I probably don’t need to tell you that I have done very little else in the last couple of weeks! Even reading much has been difficult, and while I wish I could say I’ve caught up on the host of tv shows I have to watch I haven’t even done that. My attention span got wiped out and I mostly watched YouTube with my kids!
The weather has started to turn and there has been so much melting, I’ve almost got a whole rack of seedling trays growing in the basement, much to my kids’ chagrin because I can’t lift anything and they’ve had to be filling and moving trays of dirt everyday. But I’m teaching them caregiving!
bits:
we again won’t talk about how much political stuff I’ve been reading.
As usual, Jane Barr has the best Meghan Markle insights. I have plenty of thoughts about it but I keep returning to my frustration of how she squanders every opportunity. If she wanted to leave the royal family because she wanted to be a political mastermind why did she not do that? Why did she not make a podcast that was actually good? Why didn’t she make an entire home goods line instead of five bottles of jam? Why make a knock-off Martha Stewart show about a country life that she seemed to so callously look down upon when trying to get out of the royal family? Her inauthenticity is born out of her inability to stick to any one thing.
This is a paid post, but I think one of the most intelligent renderings of what the reality of the Ukraine war situation is. Well worth the price of a subscription.
is so smart that I’m oftentimes jealous of how smart she is.While getting surgery really makes you think about your health, I also don’t think fear and anxiety in attaining perfect health is the answer either. I’ve noticed the stuffing down our throats about the perils of alcohol lately and it is so tiresome. This article makes good connections about our attitudes. We won’t even talk about my feelings on smoking. Are we to take the joy out of every part of life in the name of perfect health?! Modern life hates moderation.
reading, watching, what have you:
Not watching a lot! Gemma and I started watching Black Doves, then she of course was gone three nights in a row and we haven’t got past episode 2.
Because it’s the last five months of winter right now and I am getting pathologically desperate for things to start growing, I’m watching a lot of gardening Youtube. If you’re at all interested in the life of flower farming this documentary has been so good.

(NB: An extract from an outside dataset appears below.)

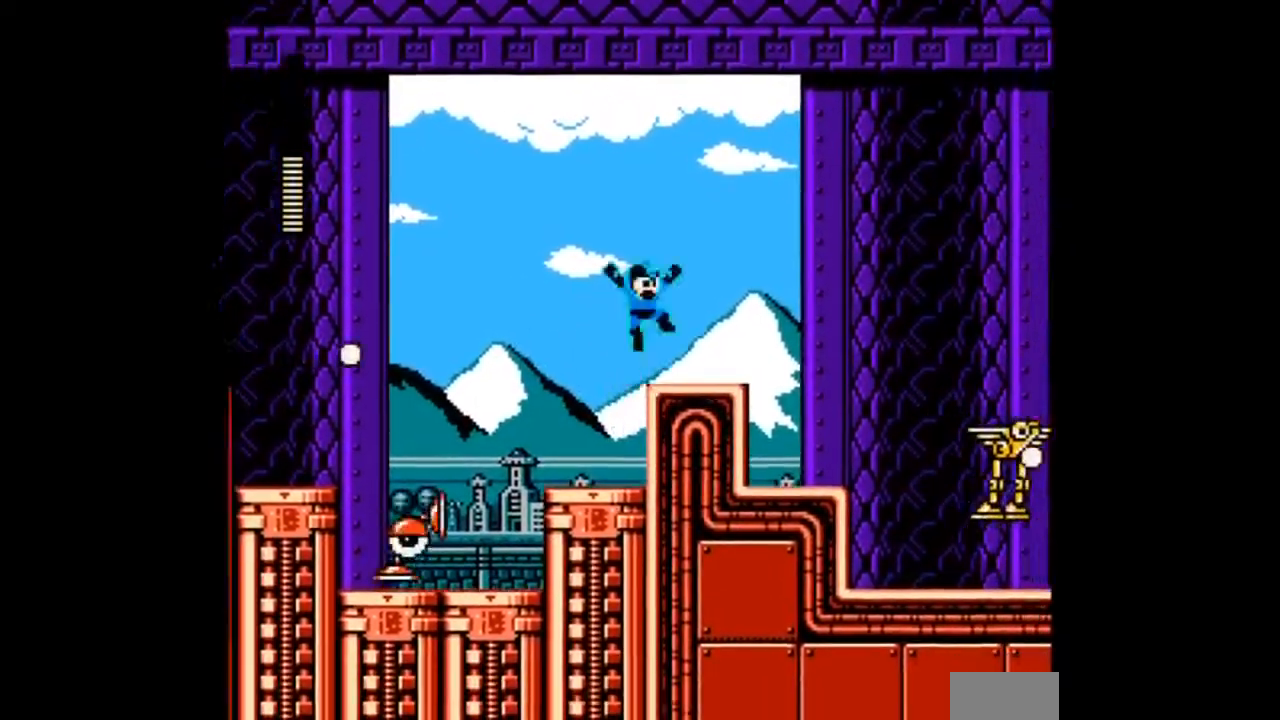
{"buttons": ["A", "B", "DPAD_RIGHT"], "events": []}
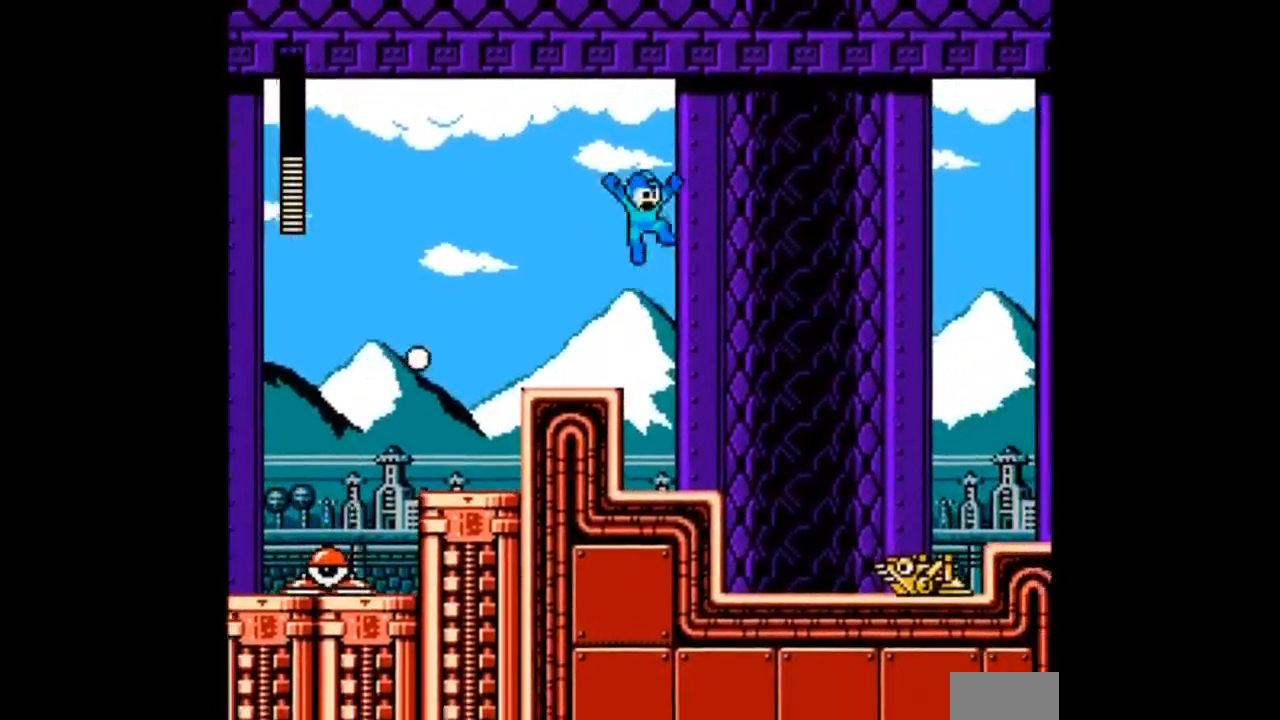
{"buttons": ["A", "B"]}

I’ve started The Betrothed, and am reading it alongside
which helps so much in these really long, tough books. The audiobook is also helping me get through the slower parts. I like the challenge of reading a classic while at the same time not having it clog up my reading time completely, so slow reading really helps.
Ok, I’m off to drive kids around. I already have kids complaining I can’t drive them more places this weekend and I’m already exhausted by it! It’s a great cycle! I feel like I’ve been in the thick of lent for almost a month so I haven’t changed up too much, but I am trying to cut down on superfluous screen time, but if you’re giving up something or adding something unusual or weird I would love to hear about it!
at least I’m not on narcotics anymore,
Christy
"At least I'm not on narcotics anymore" is a superior sign-off. :) Godspeed to you as you continue the healing journey! I've got The Betrothed but haven't started it yet. I'm curious but also coming off of A Tale of Two Cities and may need a small break from dense classics before I give it a go.
I read the Betrothed a long time ago now, and remember feeling like it was a bit more meandering/ scattered(?) than I would have liked for a while until it all came together eventually.